■ 文書本文
------------------------------------------------------------

外務省 English リンクページ よくある質問集 検索 サイトマップ
外務省案内 渡航関連情報 各国・地域情勢 外交政策 ODA
会談・訪問 報道・広報 キッズ外務省 資料・公開情報 各種手続き
トップページ 会談・訪問 過去の記録
過去の記録


日米共同記者会見概要

平成8年4月17日

17日、橋本総理及びクリントン大統領は、共同記者会見を行いました。その概要は次の通りです。(日本側同席者:久保副総理・大蔵大臣、梶山官房長官、池田外務大臣、塚原通産大臣、臼井防衛庁長官。米側同席者:モンデール大使、クリストファー国務長官、パネッタ首席補佐官、レイク補佐官。司会:橋本外務報道官。)

1.両首脳冒頭発言

(橋本総理)ただいま、私はクリントン大統領とともに二つの文書に署名しました。その一つは、今日の日米関係と21世紀へ向け両国が協力して進むべき方向を示した「両国国民へのメッセージ」であり、二つめは「日米安全保障共同宣言」です。
 「両国国民へのメッセージ」では、民主主義や自由の大切さ、地域問題への両国の協力、国連改革や軍縮に向けての協力、経済関係などに触れつつ、日米関係が両国国民にとっていかに大切か、また、両国が将来の課題にどのように協力していくかがまとめられています。
 そして「日米安全保障共同宣言」には、わが国の安全、アジア・太平洋の平和と安全を図る上で、日米安全保障体制が、これまで同様、今後とも、重要な役割を果たしていくことを確認し、また将来へ向けての両国の協力の出発点とすることが記されています。
 首脳会談で我々は、安保、経済など、日米両国間の諸課題や、国際社会の抱える諸問題等幅広い議題を取り上げました。
 沖縄施設・区域の整理・統合・縮小の問題については、沖縄の方々のご負担を軽減するため、両国政府が誠心誠意努力をしています。我々は、一昨日に発表された特別行動委員会の「中間報告」の内容を改めて評価し、この中間報告にある措置を的確に実施していくことが重要であること、また11月の最終合意に向け、引き続きお互いに全力を尽くすことを確認し合いました。
 日米経済関係については、私より、わが国の経常収支黒字が縮小傾向にあること、日本政府は規制緩和等日本の経済構造の改革に向け努力中であることをご説明し、また、個別の問題についてもこれまでの実績を踏まえ、必要な場合にはいつでも話し合っていこうと申し上げました。
 我々は、また、人類や地球社会に対する脅威に日米両国が協力して立ち向かっていくことの重要性について話し合いました。そのために「コモン・アジェンダ」と呼ばれる協力に、テロリズム、地震のような自然災害、新しい感染症等に協力して対処していくよう、新たに6つの分野を追加するとともに、民間や第三国にも加わっていただき、こうした協力を一層発展させていくことを確認し合いました。また、21世紀型の自然と共生する発展のあり方につき共に検討していくこととなりました。

------------------------------------------------------------

■ データ欄
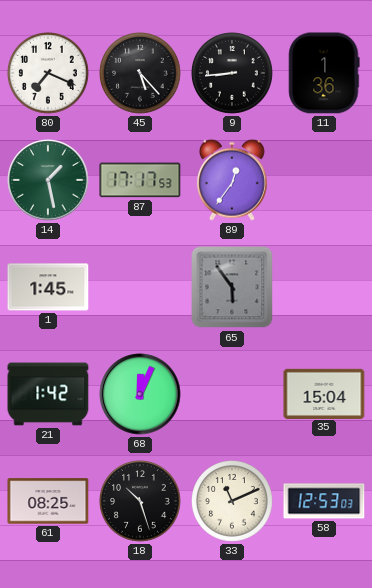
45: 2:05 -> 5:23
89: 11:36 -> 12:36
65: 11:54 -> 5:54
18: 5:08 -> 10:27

------------------------------------------------------------

■ 作業一覧
1. 日米共同記者会見概要の「そして「日米安全保障共同宣言」から「幅広い議題を取り上げました。」までを含めて書き写すこと。その際、「日米安全保障体制」を「日米同盟」に置き換えること。
2. 日米共同記者会見概要の本文が途切れた箇所から、その続きを引き継いで書くこと。

■ 作業別の結果
1.
そして「日米安全保障共同宣言」には、わが国の安全、アジア・太平洋の平和と安全を図る上で、日米同盟が、これまで同様、今後とも、重要な役割を果たしていくことを確認し、また将来へ向けての両国の協力の出発点とすることが記されています。
 首脳会談で我々は、安保、経済など、日米両国間の諸課題や、国際社会の抱える諸問題等幅広い議題を取り上げました。

2.
 また、我々は、限られた時間の中、中国、朝鮮半島、ロシア、旧ユーゴスラビア、中東などの情勢についても意見を交換し、両国の政策方針につき、話し合いました。
 私の印象を率直に申し述べるなら、本日の首脳会談は太い柱と大きな屋根で支えられていました。太い柱とは日米両国民の相互理解という柱であります。私は大統領に対し、この柱を一層太くしていくためにも、将来もっと多くの米国の若者が、日本に来られる機会を作っていくとの決意をお伝えしました。
 そして、大きな屋根とは、これまで両国がともに守ってきた価値であります。民主主義、人権、開かれた経済といった普遍の価値を国家の基本に据えている日米両国は、世界の将来にとってもかけがえのない関係を築き上げており、このきわめて大切な関係の再確認こそが本日の首脳会談の本質であったと申し上げます。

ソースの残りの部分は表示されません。